To prevent the virus from morphing into even more dangerous forms than the Delta variant — and perhaps into one that evades the immune response entirely — the more urgent need, experts said, is to protect the unvaccinated, both in the United States and elsewhere.
The W.H.O. has asked world leaders to refrain from rolling out boosters at least till the end of the year, with the goal of immunizing 40 percent of the global population. But some high-income countries have already begun offering boosters to their residents, and others may follow their lead.
British scientists on Tuesday recommended giving third doses to adults over 50 and other medically vulnerable people in that country. France, Germany, Denmark and Spain are also considering boosters for older adults or have already begun administering them.

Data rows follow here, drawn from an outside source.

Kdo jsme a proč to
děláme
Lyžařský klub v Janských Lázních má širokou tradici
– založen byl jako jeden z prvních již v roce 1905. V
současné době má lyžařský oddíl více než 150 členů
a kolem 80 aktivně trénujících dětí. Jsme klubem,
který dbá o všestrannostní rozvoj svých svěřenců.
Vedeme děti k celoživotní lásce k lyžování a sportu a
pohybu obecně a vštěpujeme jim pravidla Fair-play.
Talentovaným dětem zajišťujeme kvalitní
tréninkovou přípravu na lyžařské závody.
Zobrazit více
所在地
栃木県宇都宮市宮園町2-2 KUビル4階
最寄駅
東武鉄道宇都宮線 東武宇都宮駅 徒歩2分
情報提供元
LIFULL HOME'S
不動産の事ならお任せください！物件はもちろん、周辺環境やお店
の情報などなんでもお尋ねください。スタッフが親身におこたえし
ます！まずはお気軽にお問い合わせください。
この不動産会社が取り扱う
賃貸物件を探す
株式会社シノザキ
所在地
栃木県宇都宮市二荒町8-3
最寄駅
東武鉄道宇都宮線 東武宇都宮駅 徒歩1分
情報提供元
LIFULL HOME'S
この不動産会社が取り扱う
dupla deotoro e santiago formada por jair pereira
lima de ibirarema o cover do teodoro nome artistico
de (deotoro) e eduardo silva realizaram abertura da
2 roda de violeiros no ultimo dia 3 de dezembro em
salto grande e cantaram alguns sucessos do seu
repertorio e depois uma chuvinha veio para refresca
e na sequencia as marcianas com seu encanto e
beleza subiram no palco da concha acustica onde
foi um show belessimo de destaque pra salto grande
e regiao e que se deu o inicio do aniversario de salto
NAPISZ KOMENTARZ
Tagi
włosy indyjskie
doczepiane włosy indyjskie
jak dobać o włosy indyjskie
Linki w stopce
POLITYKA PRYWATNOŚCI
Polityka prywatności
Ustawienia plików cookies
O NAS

Israel has authorized boosters for everyone over age 12 and is already contemplating fourth doses for its population.
In the new study, the Israeli team collected data on the effect of booster shots, based on the health records of more than 1.1 million people over age 60. At least 12 days after the booster, rates of infection were 11-fold lower and of severe disease nearly 20-fold lower in those who received a booster compared with those who had received only two doses, the researchers found.